Uno de los hermosos privilegios de la misión es aprender de la gente de nuestro país anfitrión y ver la vida desde su perspectiva. Agustín de la Rosa Reyes ha traído riqueza a mi vida aquí en El Salvador, donde sirvo como misionero laico Maryknoll. Es esposo, padre de tres hijos y se gana la vida como reparador.
Agustín sabe cómo ajustar la cadena en la bicicleta de su hijo y cambiar el tubo del acelerador en mi motocicleta barata. Pero por vocación es oyente y sanador. Me ha enseñado mucho sobre cómo ser mentor y escuchar.
Aprendió estas habilidades en tiempos difíciles. Cuando era un adolescente durante la guerra civil de El Salvador, se escondió de todo lo que vestía de verde y se movía con botas: el Ejército, la Guardia Nacional, los Marines.
Ellos necesitaban soldados para su guerra, con la que Agustín no quería tener nada que ver. Mientras los soldados recorrían la comunidad reclutando niños por la fuerza, Agustín, delgado, liviano e inteligente, había encontrado un lugar favorito para esconderse: en los techos de metal corrugado.

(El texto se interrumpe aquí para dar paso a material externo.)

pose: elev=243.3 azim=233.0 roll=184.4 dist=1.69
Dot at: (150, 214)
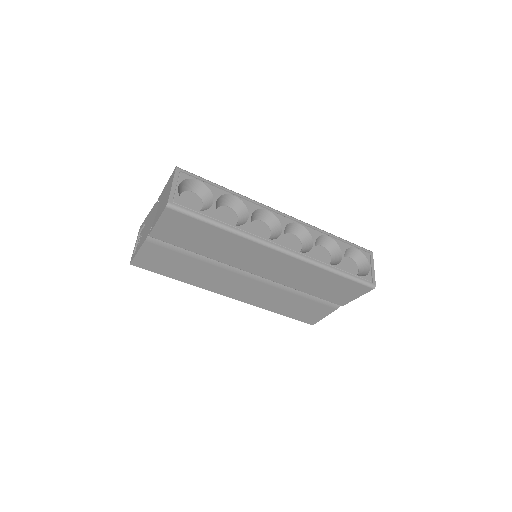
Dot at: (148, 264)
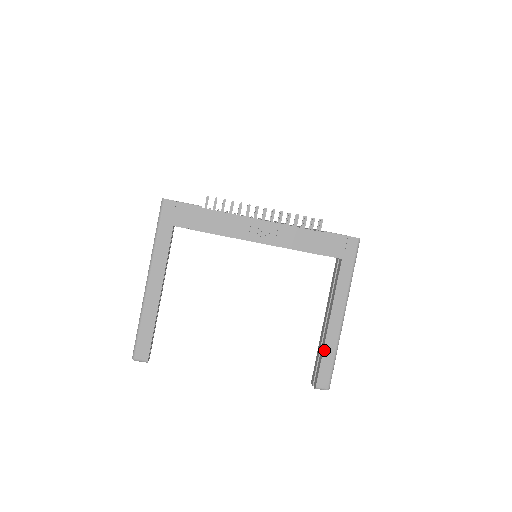
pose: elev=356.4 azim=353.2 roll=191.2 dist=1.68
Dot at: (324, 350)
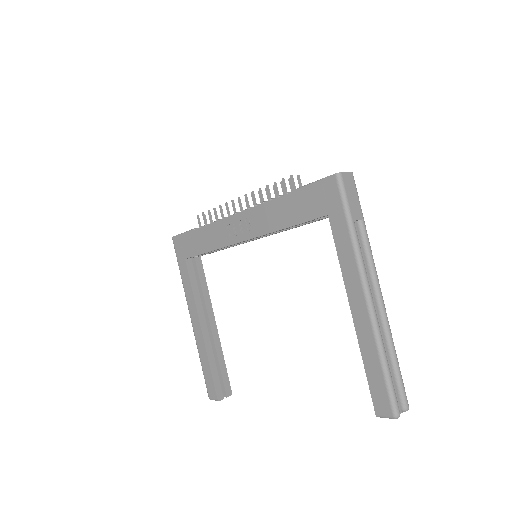
Dot at: (363, 356)
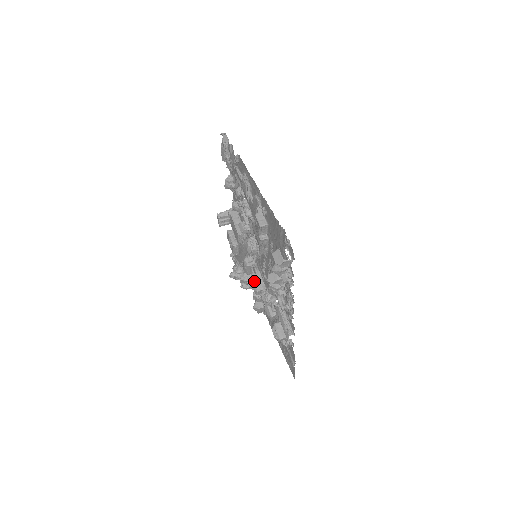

Logró escapar hasta que decidió visitar a su hermana en la capital, pero allí la Guardia Nacional lo apresó en un allanamiento al mercado central mientras él compraba fruta, pues no quería llegar a la casa de su hermana con las manos vacías.

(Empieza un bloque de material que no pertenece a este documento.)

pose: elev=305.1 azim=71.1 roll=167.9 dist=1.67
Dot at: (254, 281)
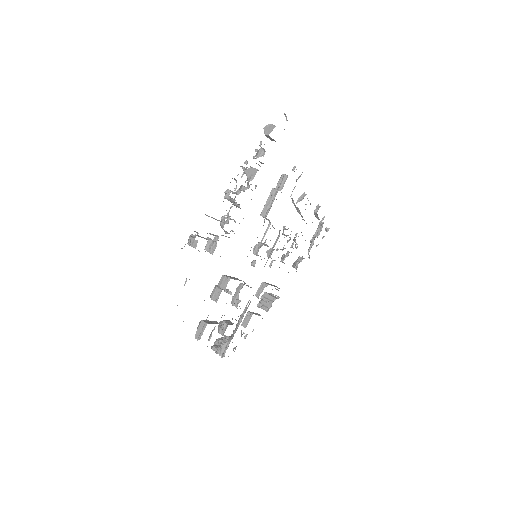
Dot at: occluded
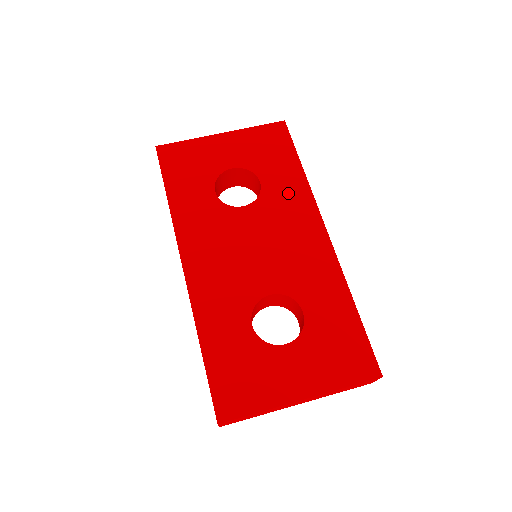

Tres meses después estaba librando la batalla más sangrienta de la guerra, la ofensiva rebelde en San Salvador en noviembre de 1989. Conoce los demonios de la ansiedad, el miedo y la soledad. “Es donde se arraigan tantas enfermedades”, dice.
Un sábado por la mañana, durante nuestra reunión de la comunidad de base, que él coordina, compartió su historia del trauma de la guerra, no como una pieza aislada de la historia personal, sino como una narrativa perteneciente a algo mucho más grande.
La compartió como parte de su motivación para que nos uniéramos a él en el partido de fútbol local esa tarde, para hablar con los jugadores y otros jóvenes después del partido.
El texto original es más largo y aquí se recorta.